Cyber crime is on the rise. On a go-forward basis, it is just going to keep becoming more of an issue. More and more companies are getting hacked. That is the reality. There are hacking toolkits out there that make it easy to hack companies. More and more companies are having their credit card information stolen from them. If your company is taking credit cards, it’s your job to protect the consumer and not share that information with anyone else. If you are hacked, the credit card company will find out about it and it will be expensive.

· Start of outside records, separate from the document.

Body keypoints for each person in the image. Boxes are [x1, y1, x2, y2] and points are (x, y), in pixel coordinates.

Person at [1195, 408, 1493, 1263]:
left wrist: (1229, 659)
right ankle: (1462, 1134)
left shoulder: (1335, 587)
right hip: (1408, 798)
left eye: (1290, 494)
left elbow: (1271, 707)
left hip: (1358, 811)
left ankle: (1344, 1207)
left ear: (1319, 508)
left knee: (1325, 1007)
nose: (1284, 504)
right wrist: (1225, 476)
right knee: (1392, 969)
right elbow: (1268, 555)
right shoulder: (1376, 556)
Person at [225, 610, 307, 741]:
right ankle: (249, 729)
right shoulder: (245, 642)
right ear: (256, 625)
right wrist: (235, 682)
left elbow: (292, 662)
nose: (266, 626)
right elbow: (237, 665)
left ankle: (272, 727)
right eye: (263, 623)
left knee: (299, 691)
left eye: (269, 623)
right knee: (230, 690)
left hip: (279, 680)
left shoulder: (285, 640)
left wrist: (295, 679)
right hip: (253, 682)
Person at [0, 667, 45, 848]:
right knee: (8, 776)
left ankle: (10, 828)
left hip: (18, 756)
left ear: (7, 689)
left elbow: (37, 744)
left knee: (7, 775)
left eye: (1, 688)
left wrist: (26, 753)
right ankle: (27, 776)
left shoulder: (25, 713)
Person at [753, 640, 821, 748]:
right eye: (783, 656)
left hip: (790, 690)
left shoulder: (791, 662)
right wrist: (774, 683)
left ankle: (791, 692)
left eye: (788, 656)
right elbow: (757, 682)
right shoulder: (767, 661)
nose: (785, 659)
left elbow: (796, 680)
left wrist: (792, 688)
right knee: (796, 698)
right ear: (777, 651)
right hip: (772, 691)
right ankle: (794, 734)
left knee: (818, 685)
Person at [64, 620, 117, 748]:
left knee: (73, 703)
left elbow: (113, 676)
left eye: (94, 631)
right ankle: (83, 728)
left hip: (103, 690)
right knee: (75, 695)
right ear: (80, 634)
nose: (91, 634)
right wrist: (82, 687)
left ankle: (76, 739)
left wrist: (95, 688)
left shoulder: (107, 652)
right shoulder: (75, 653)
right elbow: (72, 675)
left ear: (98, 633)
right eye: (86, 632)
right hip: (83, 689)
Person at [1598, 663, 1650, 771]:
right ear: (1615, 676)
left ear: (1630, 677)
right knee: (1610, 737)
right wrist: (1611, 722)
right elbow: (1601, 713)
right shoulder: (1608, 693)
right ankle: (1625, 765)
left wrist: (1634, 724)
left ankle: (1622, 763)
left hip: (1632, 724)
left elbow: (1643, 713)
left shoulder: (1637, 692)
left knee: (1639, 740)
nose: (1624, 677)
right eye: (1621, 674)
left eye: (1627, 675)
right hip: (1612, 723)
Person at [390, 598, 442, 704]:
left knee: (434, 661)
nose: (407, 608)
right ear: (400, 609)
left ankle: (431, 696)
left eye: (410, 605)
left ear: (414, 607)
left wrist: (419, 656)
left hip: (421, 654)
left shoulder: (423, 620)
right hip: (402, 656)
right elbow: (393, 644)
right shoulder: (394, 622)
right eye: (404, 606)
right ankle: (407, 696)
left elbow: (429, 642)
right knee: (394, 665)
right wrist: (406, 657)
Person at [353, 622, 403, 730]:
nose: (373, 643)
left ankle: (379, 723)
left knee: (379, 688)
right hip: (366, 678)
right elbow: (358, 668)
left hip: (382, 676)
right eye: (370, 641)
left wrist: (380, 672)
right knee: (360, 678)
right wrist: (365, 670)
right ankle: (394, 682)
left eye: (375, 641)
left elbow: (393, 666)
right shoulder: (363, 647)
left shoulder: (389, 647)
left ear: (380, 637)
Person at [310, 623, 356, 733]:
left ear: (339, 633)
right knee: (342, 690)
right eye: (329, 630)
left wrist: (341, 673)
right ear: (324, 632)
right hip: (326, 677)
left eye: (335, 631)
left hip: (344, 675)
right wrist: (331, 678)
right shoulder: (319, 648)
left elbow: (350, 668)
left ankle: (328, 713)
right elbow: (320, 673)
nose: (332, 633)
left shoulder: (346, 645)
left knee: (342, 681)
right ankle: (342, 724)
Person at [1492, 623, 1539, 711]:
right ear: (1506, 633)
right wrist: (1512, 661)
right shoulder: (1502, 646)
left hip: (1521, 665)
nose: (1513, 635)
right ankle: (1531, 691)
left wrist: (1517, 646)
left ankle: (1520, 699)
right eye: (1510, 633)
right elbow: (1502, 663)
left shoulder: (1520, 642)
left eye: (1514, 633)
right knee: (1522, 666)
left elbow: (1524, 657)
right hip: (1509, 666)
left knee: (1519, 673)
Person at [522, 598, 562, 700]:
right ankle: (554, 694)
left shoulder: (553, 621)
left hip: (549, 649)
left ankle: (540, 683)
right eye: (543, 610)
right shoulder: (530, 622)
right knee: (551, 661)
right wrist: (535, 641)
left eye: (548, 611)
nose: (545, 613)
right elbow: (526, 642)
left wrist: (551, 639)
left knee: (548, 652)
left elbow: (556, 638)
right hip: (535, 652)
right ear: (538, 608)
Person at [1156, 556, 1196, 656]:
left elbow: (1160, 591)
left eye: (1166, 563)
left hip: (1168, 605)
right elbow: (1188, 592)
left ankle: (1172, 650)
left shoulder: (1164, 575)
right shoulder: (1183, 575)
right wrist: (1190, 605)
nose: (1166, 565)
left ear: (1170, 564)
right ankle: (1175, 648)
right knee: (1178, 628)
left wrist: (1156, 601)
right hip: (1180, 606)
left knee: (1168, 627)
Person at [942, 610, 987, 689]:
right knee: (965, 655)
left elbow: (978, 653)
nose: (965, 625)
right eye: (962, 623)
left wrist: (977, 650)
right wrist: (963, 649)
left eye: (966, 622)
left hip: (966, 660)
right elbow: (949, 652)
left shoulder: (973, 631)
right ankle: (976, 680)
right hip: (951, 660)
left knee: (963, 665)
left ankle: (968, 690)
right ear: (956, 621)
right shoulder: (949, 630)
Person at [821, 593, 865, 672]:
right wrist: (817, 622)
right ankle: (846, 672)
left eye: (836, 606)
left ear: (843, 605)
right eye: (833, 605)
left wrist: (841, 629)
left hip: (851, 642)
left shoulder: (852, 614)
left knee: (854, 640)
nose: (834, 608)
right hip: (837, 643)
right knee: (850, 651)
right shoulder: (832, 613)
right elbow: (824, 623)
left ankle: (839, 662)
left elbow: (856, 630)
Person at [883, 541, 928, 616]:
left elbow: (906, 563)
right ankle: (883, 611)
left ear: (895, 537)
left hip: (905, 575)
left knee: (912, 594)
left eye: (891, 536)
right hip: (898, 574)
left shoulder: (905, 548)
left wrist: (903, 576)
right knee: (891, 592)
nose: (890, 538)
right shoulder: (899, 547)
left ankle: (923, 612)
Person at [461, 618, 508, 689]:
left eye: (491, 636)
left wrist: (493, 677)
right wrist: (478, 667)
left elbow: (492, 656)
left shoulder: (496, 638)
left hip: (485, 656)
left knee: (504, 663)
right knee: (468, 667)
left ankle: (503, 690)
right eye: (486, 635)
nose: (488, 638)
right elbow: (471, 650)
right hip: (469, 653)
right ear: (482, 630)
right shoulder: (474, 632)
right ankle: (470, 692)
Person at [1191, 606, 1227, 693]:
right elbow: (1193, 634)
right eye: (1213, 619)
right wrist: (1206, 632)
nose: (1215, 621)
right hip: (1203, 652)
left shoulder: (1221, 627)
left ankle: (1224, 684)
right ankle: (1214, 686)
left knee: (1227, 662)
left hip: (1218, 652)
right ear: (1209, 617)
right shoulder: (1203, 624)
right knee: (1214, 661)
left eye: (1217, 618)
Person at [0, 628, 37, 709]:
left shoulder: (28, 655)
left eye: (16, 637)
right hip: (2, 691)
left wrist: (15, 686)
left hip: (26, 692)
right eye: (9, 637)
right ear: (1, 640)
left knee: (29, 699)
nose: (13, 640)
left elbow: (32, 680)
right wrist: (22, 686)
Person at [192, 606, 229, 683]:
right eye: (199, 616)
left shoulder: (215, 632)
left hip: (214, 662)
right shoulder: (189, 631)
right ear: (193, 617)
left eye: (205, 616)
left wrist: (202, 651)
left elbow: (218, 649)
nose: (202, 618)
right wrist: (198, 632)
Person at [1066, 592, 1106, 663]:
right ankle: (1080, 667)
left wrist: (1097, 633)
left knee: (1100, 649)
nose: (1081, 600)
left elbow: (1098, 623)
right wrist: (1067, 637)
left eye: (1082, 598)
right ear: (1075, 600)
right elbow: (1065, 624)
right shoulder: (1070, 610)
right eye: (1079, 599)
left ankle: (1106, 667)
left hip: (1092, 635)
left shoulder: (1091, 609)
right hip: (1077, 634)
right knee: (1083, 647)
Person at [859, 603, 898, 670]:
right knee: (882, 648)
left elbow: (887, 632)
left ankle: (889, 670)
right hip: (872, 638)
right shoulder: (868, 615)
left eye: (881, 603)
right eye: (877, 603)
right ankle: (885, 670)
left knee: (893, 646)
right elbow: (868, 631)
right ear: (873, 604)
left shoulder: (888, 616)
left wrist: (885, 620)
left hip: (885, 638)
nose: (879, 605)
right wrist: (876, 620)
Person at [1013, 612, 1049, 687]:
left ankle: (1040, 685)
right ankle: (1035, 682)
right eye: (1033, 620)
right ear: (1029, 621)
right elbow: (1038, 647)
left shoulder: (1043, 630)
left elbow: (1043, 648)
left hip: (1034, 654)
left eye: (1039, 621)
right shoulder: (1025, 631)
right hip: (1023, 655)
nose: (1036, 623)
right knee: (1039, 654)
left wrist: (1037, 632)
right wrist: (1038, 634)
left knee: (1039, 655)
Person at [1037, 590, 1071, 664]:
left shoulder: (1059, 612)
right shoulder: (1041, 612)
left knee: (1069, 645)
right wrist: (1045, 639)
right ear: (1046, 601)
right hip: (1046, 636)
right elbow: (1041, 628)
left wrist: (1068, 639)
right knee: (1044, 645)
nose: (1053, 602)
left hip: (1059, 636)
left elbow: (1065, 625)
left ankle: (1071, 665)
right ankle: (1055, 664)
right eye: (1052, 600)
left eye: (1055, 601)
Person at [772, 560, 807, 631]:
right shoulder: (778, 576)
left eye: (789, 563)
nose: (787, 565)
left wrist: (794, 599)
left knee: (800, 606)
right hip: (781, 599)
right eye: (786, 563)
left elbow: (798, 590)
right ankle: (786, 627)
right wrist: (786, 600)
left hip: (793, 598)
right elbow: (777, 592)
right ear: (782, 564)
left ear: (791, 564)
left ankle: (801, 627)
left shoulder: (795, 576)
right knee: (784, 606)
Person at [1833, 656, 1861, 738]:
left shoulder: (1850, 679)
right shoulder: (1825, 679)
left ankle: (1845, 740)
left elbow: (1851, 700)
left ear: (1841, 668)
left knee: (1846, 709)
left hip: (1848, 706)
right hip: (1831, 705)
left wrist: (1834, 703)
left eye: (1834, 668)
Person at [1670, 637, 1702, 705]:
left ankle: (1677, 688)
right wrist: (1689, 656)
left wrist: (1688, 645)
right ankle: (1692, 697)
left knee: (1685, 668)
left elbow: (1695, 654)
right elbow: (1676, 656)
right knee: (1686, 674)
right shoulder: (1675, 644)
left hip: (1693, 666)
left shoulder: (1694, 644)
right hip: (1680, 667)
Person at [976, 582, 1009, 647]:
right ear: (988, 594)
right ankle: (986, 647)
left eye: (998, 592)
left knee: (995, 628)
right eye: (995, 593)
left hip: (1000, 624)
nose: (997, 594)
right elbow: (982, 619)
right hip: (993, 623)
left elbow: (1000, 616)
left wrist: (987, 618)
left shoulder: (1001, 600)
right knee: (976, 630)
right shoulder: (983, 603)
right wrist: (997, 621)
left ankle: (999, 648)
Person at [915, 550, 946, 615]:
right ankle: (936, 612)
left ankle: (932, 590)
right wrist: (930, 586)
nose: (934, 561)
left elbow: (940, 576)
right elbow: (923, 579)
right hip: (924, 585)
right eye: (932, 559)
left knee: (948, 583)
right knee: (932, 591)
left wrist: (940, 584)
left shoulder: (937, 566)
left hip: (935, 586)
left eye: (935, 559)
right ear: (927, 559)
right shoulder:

Also, if you don’t comply with what the credit card companies are asking of you, they will make it so you can’t take credit cards anymore.

How does a company know what level of compliance it must reach?

Anyone who accepts credit cards has received a self-assessment questionnaire from the credit card company. The credit card companies will tell you, based on volume and other various factors, what compliance requirements are necessary for you.

What steps should be taken to ensure compliance?

The first and best step is to hire a company that understands PCI compliance to come in and assess your computing environment to determine if you are in or out of compliance. If you are out of compliance, an assessment will help you determine what steps are necessary to regain compliance.

Next, going through that self-assessment questionnaire on your own or with your information technology team, because a lot of the questions are IT-related, will give you a good idea of your current compliance status.

If you’re going through the questionnaire and it asks a bunch of technical questions like ‘Do you have a firewall in place that segregates your network traffic?’ and you keep answering no, it is probably pretty likely that you have some work to do. The questionnaire can provide a good indicator of whether your company is compliant or not.